Assignment -
Give each abbreviation that the abstract on the Na+/K+-ATPase in beta-cells introduces in parentheses, along with the words it stands for.

Extract -
- - -

Activation of the Na+/K+-ATPase by insulin and glucose as a putative negative feedback mechanism in pancreatic beta-cells.

Pancreatic beta-cells of sulfonylurea receptor type 1 knock-out (SUR1(-/-)) mice exhibit an oscillating membrane potential (V (m)) demonstrating that hyper-polarisation occurs despite the lack of K(ATP) channels. We hypothesize that glucose activates the Na(+)/K(+)-ATPase thus increasing a hyper-polarising current. Elevating glucose in SUR1(-/-) beta-cells resulted in a transient fall in V (m) and Ca(2+) independent of sarcoplasmic and endoplasmic reticulum Ca(2+)-activated ATPase (SERCA) activation. This was not affected by K(+) channel blockade but inhibited by ATP depletion and by ouabain. Increasing glucose also reduced Na(+), an effect reversed by ouabain. Exogenously applied insulin decreased Na(+) and hyper-polarised V (m). Inhibiting insulin signalling in SUR1(-/-) beta-cells blunted the glucose-induced decrease of Ca(2+). Tolbutamide (1 mmol/l) disclosed the SERCA-independent effect of glucose on Ca(2+) in wild-type beta-cells. The data show that in SUR1(-/-) beta-cells, glucose activates the Na(+)/K(+)-ATPase presumably by increasing ATP. Insulin can also stimulate the pump and potentiate the effect of glucose. Pathways involving the pump may thus serve as potential drug targets in certain metabolic disorders.

- - -

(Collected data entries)
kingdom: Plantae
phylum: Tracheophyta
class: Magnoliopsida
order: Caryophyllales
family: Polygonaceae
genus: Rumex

- - -

Task solution -
- SUR1(-/-): sulfonylurea receptor type 1 knock-out
- V (m): membrane potential
- SERCA: sarcoplasmic and endoplasmic reticulum Ca(2+)-activated ATPase